### Task description
Pull the text from every listing below, reproducing each line word for word, and leave the pictures out of your answer.
::: Data for the task
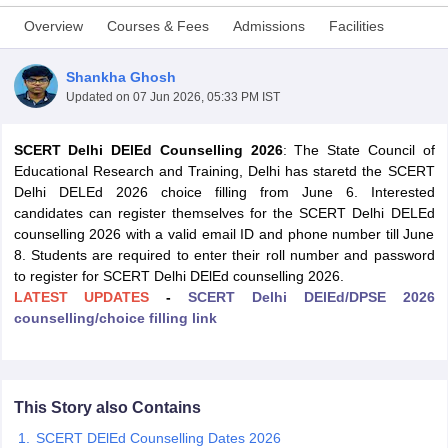
Overview
Courses & Fees
Admissions
Facilities
Shankha Ghosh
Updated on
07 Jun 2026, 05:33 PM IST
SCERT Delhi DElEd Counselling 2026
: The State Council of
Educational Research and Training, Delhi has staretd the SCERT
Delhi DELEd 2026 choice filling from June 6. Interested
candidates can register themselves for the SCERT Delhi DELEd
counselling 2026 with a valid email ID and phone number till June
8. Students are required to enter their roll number and password
to register for SCERT Delhi DElEd counselling 2026.
LATEST UPDATES
-
SCERT Delhi DElEd/DPSE 2026
counselling/choice filling link
 Cut off
BHU CUET Cut off
CUET Cutoff
CUET Cut off For Government
revious Year Question Papers
CUET PG Syllabus
CUET PG Answer K
T JAM Syllabus
IIT JAM Result
IIT JAM cut off
s
NEST Result
CET Question Paper
AP PGCET Merit List
This Story also Contains
U Examination Form
IGNOU Question Papers
IGNOU Result
SCERT DElEd Counselling Dates 2026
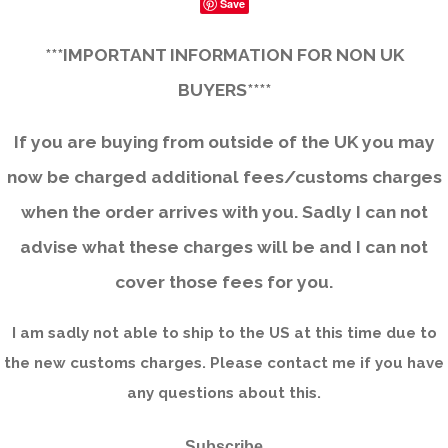
Save
***IMPORTANT INFORMATION FOR NON UK
BUYERS****
If you are buying from outside of the UK you may
now be charged additional fees/customs charges
when the order arrives with you. Sadly I can not
advise what these charges will be and I can not
cover those fees for you.
I am sadly not able to ship to the US at this time due to
the new customs charges. Please contact me if you have
any questions about this.
Subscribe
::::::
### Reply to the task
Overview
Courses & Fees
Admissions
Facilities
Shankha Ghosh
Updated on
07 Jun 2026, 05:33 PM IST
SCERT Delhi DElEd Counselling 2026
: The State Council of
Educational Research and Training, Delhi has staretd the SCERT
Delhi DELEd 2026 choice filling from June 6. Interested
candidates can register themselves for the SCERT Delhi DELEd
counselling 2026 with a valid email ID and phone number till June
8. Students are required to enter their roll number and password
to register for SCERT Delhi DElEd counselling 2026.
LATEST UPDATES
-
SCERT Delhi DElEd/DPSE 2026
counselling/choice filling link
 Cut off
BHU CUET Cut off
CUET Cutoff
CUET Cut off For Government
revious Year Question Papers
CUET PG Syllabus
CUET PG Answer K
T JAM Syllabus
IIT JAM Result
IIT JAM cut off
s
NEST Result
CET Question Paper
AP PGCET Merit List
This Story also Contains
U Examination Form
IGNOU Question Papers
IGNOU Result
SCERT DElEd Counselling Dates 2026
Save
***IMPORTANT INFORMATION FOR NON UK
BUYERS****
If you are buying from outside of the UK you may
now be charged additional fees/customs charges
when the order arrives with you. Sadly I can not
advise what these charges will be and I can not
cover those fees for you.
I am sadly not able to ship to the US at this time due to
the new customs charges. Please contact me if you have
any questions about this.
Subscribe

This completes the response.